# Required action
Every line of the records below from the line with "büyük kısmı, Kuzey" up to and including the line with "yy. da güçlü" must be reproduced exactly, and no line outside that range.

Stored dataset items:
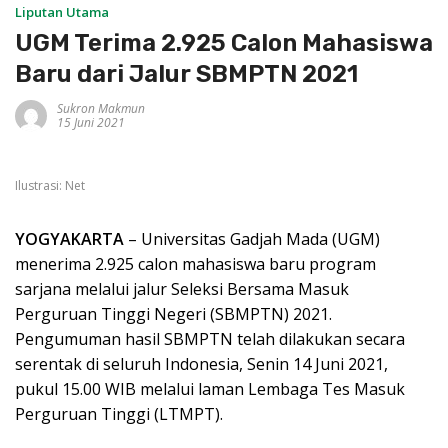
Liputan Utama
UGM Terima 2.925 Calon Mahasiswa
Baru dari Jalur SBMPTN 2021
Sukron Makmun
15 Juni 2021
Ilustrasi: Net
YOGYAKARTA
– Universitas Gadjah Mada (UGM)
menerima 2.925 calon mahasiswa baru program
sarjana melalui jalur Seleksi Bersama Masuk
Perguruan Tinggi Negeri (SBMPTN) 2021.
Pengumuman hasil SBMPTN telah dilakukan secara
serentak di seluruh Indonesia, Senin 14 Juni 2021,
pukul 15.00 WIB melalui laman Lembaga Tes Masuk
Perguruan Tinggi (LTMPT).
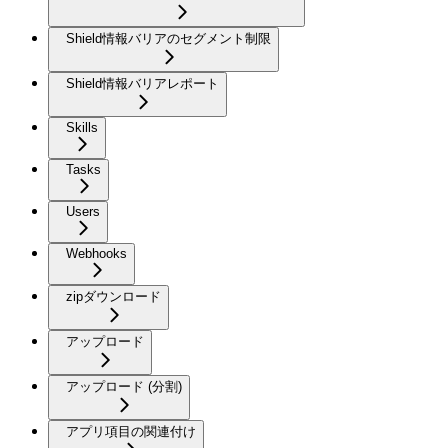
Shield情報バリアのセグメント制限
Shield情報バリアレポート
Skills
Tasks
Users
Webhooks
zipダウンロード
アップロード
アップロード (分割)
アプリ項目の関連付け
==
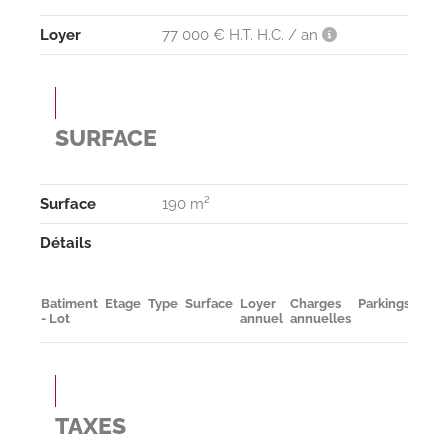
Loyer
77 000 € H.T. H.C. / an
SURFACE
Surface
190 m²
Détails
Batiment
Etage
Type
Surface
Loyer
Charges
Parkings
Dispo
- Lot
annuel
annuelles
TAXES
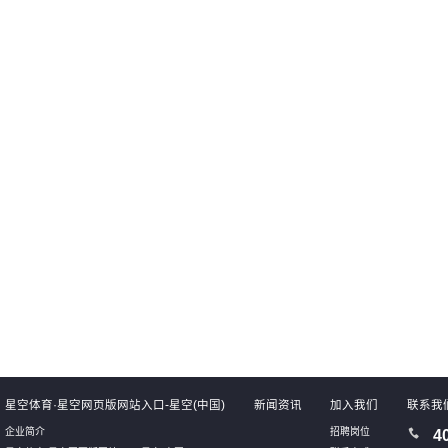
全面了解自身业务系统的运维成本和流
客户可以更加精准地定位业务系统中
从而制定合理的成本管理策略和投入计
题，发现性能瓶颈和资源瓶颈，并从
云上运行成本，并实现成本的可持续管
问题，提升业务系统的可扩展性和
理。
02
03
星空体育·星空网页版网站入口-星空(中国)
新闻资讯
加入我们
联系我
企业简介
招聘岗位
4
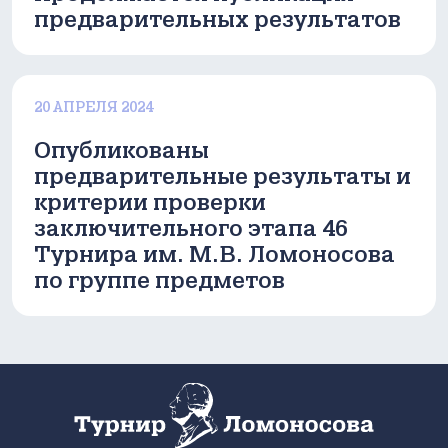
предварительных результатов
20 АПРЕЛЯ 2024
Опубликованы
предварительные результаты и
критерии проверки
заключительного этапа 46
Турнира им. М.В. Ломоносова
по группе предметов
==
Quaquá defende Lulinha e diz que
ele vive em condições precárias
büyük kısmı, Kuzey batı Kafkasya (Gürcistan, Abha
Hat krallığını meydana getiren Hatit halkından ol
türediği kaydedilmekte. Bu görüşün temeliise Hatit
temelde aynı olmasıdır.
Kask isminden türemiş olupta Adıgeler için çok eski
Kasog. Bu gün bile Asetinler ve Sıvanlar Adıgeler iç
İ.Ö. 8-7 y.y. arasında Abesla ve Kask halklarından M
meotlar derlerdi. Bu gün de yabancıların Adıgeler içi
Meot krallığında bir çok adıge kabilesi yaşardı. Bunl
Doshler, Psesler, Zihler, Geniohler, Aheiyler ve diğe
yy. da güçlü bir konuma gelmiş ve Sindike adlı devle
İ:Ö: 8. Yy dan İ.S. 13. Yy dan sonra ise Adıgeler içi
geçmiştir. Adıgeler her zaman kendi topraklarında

# Solved exercise
büyük kısmı, Kuzey batı Kafkasya (Gürcistan, Abha
Hat krallığını meydana getiren Hatit halkından ol
türediği kaydedilmekte. Bu görüşün temeliise Hatit
temelde aynı olmasıdır.
Kask isminden türemiş olupta Adıgeler için çok eski
Kasog. Bu gün bile Asetinler ve Sıvanlar Adıgeler iç
İ.Ö. 8-7 y.y. arasında Abesla ve Kask halklarından M
meotlar derlerdi. Bu gün de yabancıların Adıgeler içi
Meot krallığında bir çok adıge kabilesi yaşardı. Bunl
Doshler, Psesler, Zihler, Geniohler, Aheiyler ve diğe
yy. da güçlü bir konuma gelmiş ve Sindike adlı devle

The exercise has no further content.